### WHAT IS EXPECTED
Read the entries below and pull out each line with the string "knee".

-*-

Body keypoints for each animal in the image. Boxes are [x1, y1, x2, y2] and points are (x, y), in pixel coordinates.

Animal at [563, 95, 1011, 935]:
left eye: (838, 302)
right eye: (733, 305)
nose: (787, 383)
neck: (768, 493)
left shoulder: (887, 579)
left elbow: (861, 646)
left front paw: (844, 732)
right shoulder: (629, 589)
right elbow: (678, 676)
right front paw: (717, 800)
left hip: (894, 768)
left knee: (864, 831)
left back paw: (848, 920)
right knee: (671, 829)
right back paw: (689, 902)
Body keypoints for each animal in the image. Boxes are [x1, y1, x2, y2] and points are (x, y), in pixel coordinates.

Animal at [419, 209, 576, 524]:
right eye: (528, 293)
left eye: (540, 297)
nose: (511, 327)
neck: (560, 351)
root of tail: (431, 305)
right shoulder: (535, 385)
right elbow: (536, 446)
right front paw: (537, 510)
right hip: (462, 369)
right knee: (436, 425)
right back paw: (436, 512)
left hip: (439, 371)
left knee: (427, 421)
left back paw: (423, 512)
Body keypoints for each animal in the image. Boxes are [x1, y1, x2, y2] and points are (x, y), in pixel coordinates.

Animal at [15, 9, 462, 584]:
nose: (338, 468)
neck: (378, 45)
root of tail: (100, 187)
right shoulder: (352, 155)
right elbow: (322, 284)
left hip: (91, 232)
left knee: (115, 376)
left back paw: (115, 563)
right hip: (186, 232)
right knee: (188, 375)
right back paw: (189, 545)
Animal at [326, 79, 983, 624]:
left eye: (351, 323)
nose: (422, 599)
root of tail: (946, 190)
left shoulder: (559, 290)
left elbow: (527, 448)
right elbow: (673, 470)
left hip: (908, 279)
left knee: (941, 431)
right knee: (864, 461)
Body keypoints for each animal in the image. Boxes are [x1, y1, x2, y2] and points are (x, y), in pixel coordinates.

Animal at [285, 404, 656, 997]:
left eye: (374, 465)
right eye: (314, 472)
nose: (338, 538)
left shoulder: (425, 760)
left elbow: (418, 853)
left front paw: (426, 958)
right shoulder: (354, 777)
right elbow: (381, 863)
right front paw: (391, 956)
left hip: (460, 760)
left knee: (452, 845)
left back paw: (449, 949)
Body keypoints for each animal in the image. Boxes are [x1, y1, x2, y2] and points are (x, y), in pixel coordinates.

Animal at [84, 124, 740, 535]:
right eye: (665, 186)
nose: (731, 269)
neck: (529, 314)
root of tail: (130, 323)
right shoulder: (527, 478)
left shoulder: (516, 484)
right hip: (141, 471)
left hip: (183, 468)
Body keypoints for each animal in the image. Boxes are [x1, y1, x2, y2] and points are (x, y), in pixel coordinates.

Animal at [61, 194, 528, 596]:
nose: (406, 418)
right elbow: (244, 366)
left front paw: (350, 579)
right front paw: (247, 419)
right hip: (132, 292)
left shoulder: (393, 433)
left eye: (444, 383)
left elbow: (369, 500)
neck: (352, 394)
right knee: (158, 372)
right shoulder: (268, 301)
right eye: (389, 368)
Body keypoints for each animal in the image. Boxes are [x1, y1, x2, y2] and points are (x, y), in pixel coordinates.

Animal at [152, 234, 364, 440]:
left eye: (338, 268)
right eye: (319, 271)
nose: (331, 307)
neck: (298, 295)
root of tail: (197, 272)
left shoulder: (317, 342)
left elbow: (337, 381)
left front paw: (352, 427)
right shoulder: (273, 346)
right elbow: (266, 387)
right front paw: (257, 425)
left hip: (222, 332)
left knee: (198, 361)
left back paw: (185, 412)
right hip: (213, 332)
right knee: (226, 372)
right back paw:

-*-

### EXERCISE OUTPUT
left knee: (864, 831)
right knee: (671, 829)
right knee: (436, 425)
left knee: (427, 421)
left knee: (115, 376)
right knee: (188, 375)
left knee: (941, 431)
right knee: (864, 461)
left knee: (452, 845)
right knee: (158, 372)
left knee: (198, 361)
right knee: (226, 372)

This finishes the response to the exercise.